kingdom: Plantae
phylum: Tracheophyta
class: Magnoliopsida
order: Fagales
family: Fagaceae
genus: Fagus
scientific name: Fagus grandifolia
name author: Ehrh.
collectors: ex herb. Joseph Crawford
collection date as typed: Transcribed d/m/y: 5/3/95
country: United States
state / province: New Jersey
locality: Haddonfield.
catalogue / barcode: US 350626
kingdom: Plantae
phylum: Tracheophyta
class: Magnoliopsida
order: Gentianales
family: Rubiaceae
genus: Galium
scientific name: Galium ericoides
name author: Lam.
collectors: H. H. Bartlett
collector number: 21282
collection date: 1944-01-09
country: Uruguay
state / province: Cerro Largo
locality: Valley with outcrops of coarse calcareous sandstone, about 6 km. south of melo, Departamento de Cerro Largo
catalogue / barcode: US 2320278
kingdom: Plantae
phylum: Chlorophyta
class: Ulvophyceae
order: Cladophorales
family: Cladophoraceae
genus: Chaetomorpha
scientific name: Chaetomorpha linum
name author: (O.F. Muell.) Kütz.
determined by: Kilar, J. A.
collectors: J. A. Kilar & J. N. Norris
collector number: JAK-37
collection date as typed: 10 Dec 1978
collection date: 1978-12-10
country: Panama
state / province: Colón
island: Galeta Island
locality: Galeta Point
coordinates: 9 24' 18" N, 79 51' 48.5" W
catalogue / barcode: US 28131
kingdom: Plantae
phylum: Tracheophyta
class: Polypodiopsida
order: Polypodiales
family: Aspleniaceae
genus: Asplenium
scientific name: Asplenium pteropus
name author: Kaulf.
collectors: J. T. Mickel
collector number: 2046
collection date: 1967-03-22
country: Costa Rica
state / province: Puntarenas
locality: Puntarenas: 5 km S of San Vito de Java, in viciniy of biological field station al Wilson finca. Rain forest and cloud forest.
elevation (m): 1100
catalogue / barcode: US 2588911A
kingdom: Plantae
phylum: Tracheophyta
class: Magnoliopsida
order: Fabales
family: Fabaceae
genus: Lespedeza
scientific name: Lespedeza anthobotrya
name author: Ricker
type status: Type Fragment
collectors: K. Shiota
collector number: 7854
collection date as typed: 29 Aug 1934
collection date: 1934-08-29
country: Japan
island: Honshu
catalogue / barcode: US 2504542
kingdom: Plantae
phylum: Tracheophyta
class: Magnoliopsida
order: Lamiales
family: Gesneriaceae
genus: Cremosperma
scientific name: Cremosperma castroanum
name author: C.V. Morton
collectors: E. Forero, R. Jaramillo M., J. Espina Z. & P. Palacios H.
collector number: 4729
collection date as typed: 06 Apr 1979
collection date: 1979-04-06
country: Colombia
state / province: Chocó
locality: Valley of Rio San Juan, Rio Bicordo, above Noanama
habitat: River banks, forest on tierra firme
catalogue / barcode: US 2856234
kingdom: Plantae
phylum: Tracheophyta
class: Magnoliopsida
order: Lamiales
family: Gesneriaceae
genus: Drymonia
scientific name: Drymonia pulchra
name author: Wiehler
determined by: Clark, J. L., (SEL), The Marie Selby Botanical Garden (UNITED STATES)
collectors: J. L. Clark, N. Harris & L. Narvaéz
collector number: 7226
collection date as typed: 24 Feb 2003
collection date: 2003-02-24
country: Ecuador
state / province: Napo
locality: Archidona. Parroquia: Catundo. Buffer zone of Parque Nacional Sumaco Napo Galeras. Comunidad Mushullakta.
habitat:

» Instructions to follow: Reproduce every line of the records above word for word, from the first entry through the last.

» The completed task:
kingdom: Plantae
phylum: Tracheophyta
class: Magnoliopsida
order: Fagales
family: Fagaceae
genus: Fagus
scientific name: Fagus grandifolia
name author: Ehrh.
collectors: ex herb. Joseph Crawford
collection date as typed: Transcribed d/m/y: 5/3/95
country: United States
state / province: New Jersey
locality: Haddonfield.
catalogue / barcode: US 350626
kingdom: Plantae
phylum: Tracheophyta
class: Magnoliopsida
order: Gentianales
family: Rubiaceae
genus: Galium
scientific name: Galium ericoides
name author: Lam.
collectors: H. H. Bartlett
collector number: 21282
collection date: 1944-01-09
country: Uruguay
state / province: Cerro Largo
locality: Valley with outcrops of coarse calcareous sandstone, about 6 km. south of melo, Departamento de Cerro Largo
catalogue / barcode: US 2320278
kingdom: Plantae
phylum: Chlorophyta
class: Ulvophyceae
order: Cladophorales
family: Cladophoraceae
genus: Chaetomorpha
scientific name: Chaetomorpha linum
name author: (O.F. Muell.) Kütz.
determined by: Kilar, J. A.
collectors: J. A. Kilar & J. N. Norris
collector number: JAK-37
collection date as typed: 10 Dec 1978
collection date: 1978-12-10
country: Panama
state / province: Colón
island: Galeta Island
locality: Galeta Point
coordinates: 9 24' 18" N, 79 51' 48.5" W
catalogue / barcode: US 28131
kingdom: Plantae
phylum: Tracheophyta
class: Polypodiopsida
order: Polypodiales
family: Aspleniaceae
genus: Asplenium
scientific name: Asplenium pteropus
name author: Kaulf.
collectors: J. T. Mickel
collector number: 2046
collection date: 1967-03-22
country: Costa Rica
state / province: Puntarenas
locality: Puntarenas: 5 km S of San Vito de Java, in viciniy of biological field station al Wilson finca. Rain forest and cloud forest.
elevation (m): 1100
catalogue / barcode: US 2588911A
kingdom: Plantae
phylum: Tracheophyta
class: Magnoliopsida
order: Fabales
family: Fabaceae
genus: Lespedeza
scientific name: Lespedeza anthobotrya
name author: Ricker
type status: Type Fragment
collectors: K. Shiota
collector number: 7854
collection date as typed: 29 Aug 1934
collection date: 1934-08-29
country: Japan
island: Honshu
catalogue / barcode: US 2504542
kingdom: Plantae
phylum: Tracheophyta
class: Magnoliopsida
order: Lamiales
family: Gesneriaceae
genus: Cremosperma
scientific name: Cremosperma castroanum
name author: C.V. Morton
collectors: E. Forero, R. Jaramillo M., J. Espina Z. & P. Palacios H.
collector number: 4729
collection date as typed: 06 Apr 1979
collection date: 1979-04-06
country: Colombia
state / province: Chocó
locality: Valley of Rio San Juan, Rio Bicordo, above Noanama
habitat: River banks, forest on tierra firme
catalogue / barcode: US 2856234
kingdom: Plantae
phylum: Tracheophyta
class: Magnoliopsida
order: Lamiales
family: Gesneriaceae
genus: Drymonia
scientific name: Drymonia pulchra
name author: Wiehler
determined by: Clark, J. L., (SEL), The Marie Selby Botanical Garden (UNITED STATES)
collectors: J. L. Clark, N. Harris & L. Narvaéz
collector number: 7226
collection date as typed: 24 Feb 2003
collection date: 2003-02-24
country: Ecuador
state / province: Napo
locality: Archidona. Parroquia: Catundo. Buffer zone of Parque Nacional Sumaco Napo Galeras. Comunidad Mushullakta.
habitat:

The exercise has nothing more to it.